En fixant ainsi la procédure de nomination, nous assumons une réalité d’indépendance et non pas, comme la loi du 5 mars 2009, une présomption de dépendance à l’égard du pouvoir exécutif. L’indépendance de l’audiovisuel constitue une exigence constitutionnelle. Dans le respect de cette exigence, le projet de loi organique dont j’ai l’honneur d’être la rapporteure ainsi que le projet de loi ordinaire rapporté par notre collègue Marcel Rogemont, dont je tiens ici à saluer une fois de plus le travail, visent tous deux à mettre fin à la présomption de dépendance et à renforcer les garanties d’indépendance, de transparence et d’objectivité de la procédure de nomination. À cet effet, le projet de loi ordinaire restitue au Conseil supérieur de l’audiovisuel, autorité administrative, le soin de désigner à la majorité de ses membres les présidents des trois sociétés nationales de programmes, revenant ainsi aux règles applicables avant l’entrée en vigueur de la loi organique du 5 mars 2009.

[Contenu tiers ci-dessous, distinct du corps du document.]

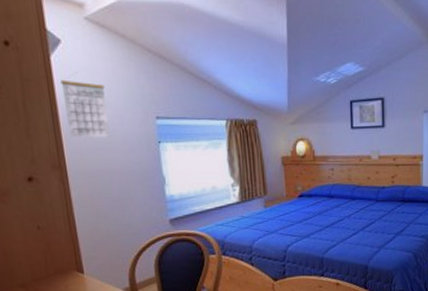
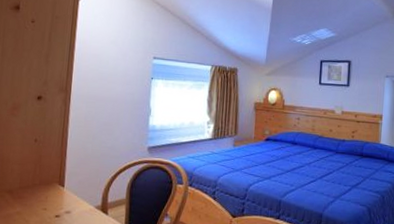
calendar: present [60,72,111,138] -> none [80,15,117,70]

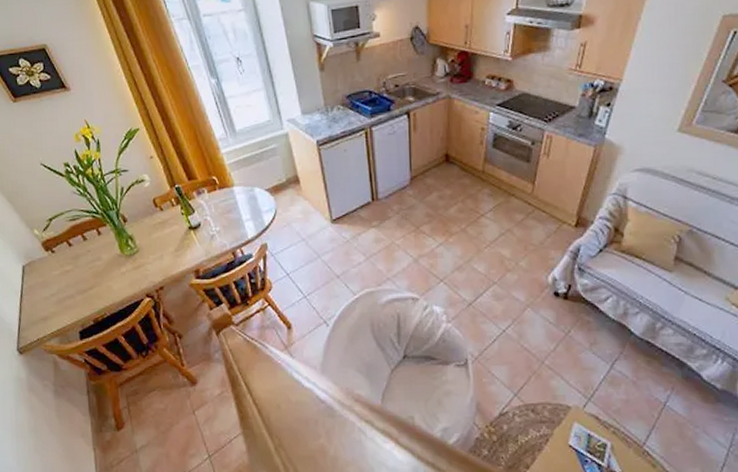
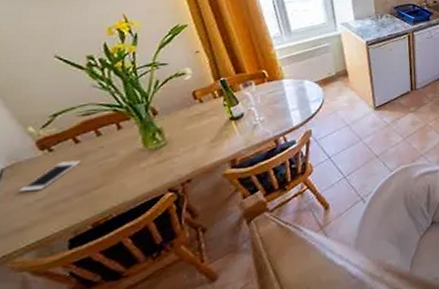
cell phone: none [38,262,76,286] -> present [19,160,82,191]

Le dispositif envisagé est pleinement conforme aux exigences formulées par le Conseil constitutionnel, qui a constamment veillé à ce que la procédure de nomination des dirigeants des sociétés nationales de programmes garantisse l’indépendance de ces dernières. Ainsi, dans une décision du 26 juillet 1989, il a considéré que la nomination des dirigeants par le CSA permettait « d’assurer l’indépendance des sociétés nationales de programme chargées de la conception et de la programmation d’émissions de radiodiffusion sonore ou de télévision et de concourir ainsi à la mise en oeuvre de la liberté de communication proclamée par l’article 11 de la Déclaration des droits de l’homme et du citoyen de 1789 ».

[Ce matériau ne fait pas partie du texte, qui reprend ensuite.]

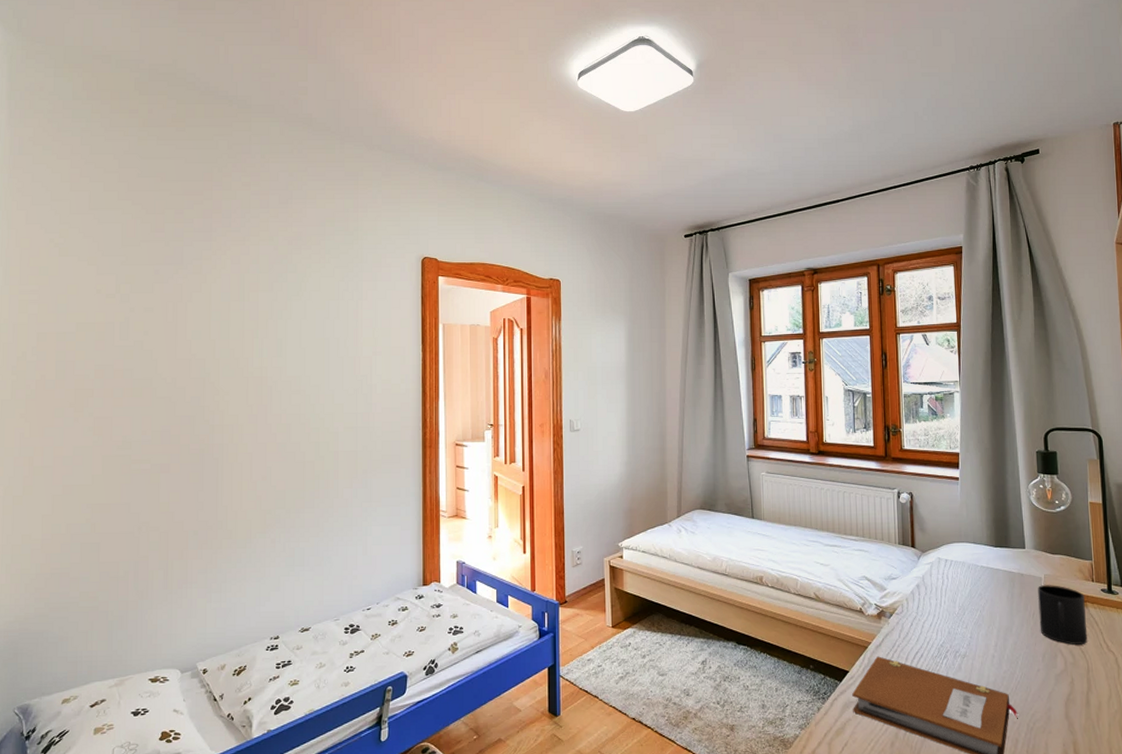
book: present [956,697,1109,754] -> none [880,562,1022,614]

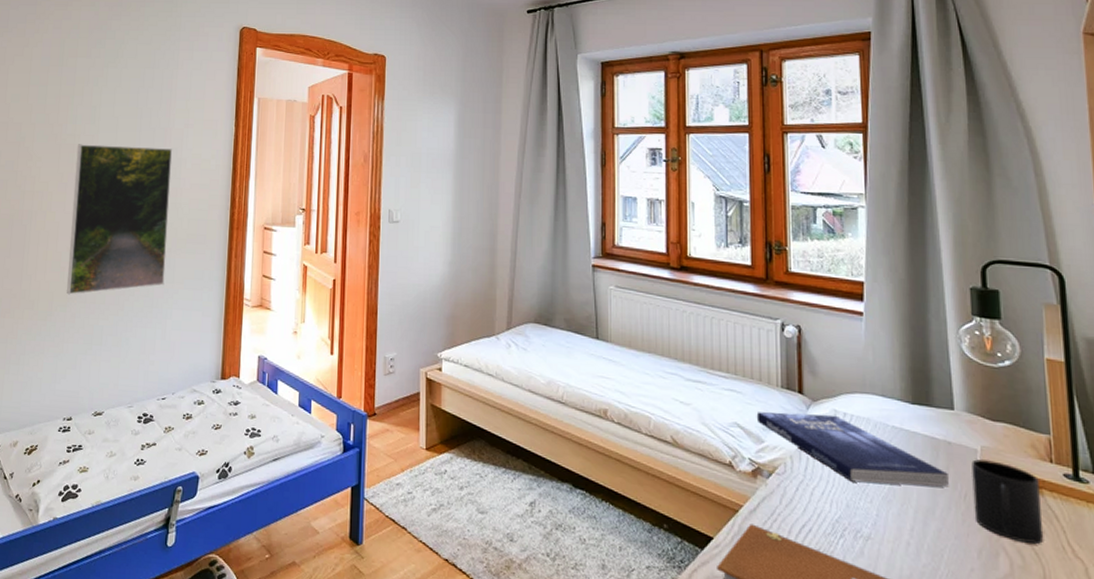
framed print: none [264,375,363,522] -> present [67,144,173,295]
book: none [880,562,1022,614] -> present [756,412,949,487]

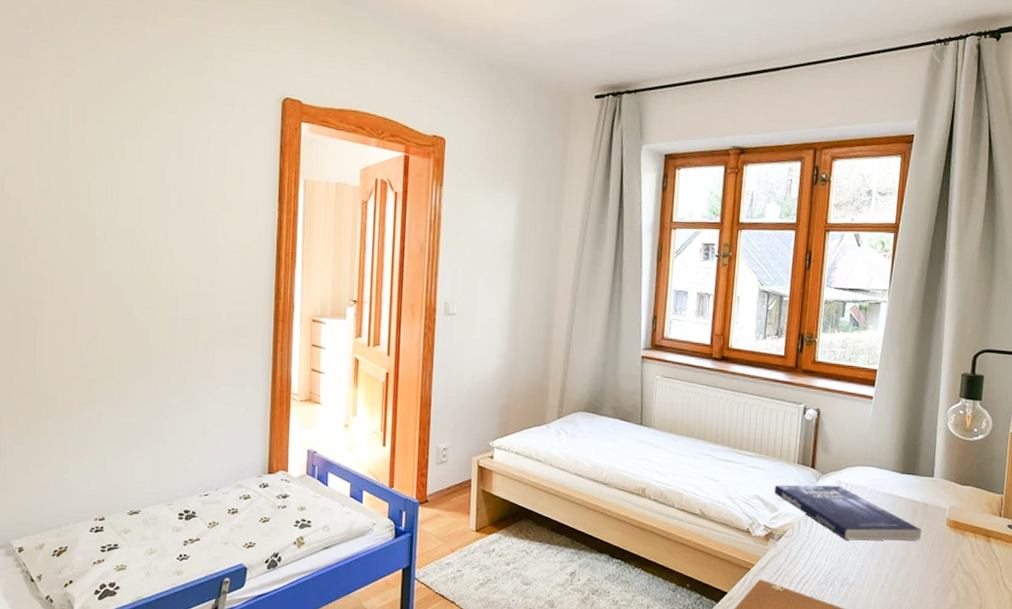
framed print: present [67,144,173,295] -> none [90,226,207,392]
mug: present [971,459,1044,544] -> none [936,517,989,580]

Dans ces conditions, la nomination des présidents des sociétés nationales de programmes par une autorité administrative indépendante, en l’occurrence le CSA, permettra, comme par le passé, de lever tout soupçon sur une éventuelle immixtion du pouvoir exécutif dans un secteur particulièrement important au regard de la préservation de la liberté de communication et de garantir, dans le respect des exigences constitutionnelles, l’indépendance des sociétés audiovisuelles et de radiodiffusion publiques. Tirant les conséquences du nouveau mode de nomination, le projet de loi organique qui nous est soumis abroge, à son article 1er, la loi organique du 5 mars 2009 et supprime, à son article 2, les références aux présidents de France Télévisions, de Radio France et de la société en charge de l’audiovisuel extérieur de la France dans le tableau annexé à la loi organique no 2010-837 du 23 juillet 2010 relative à l’application du cinquième alinéa de l’article 13 de la Constitution.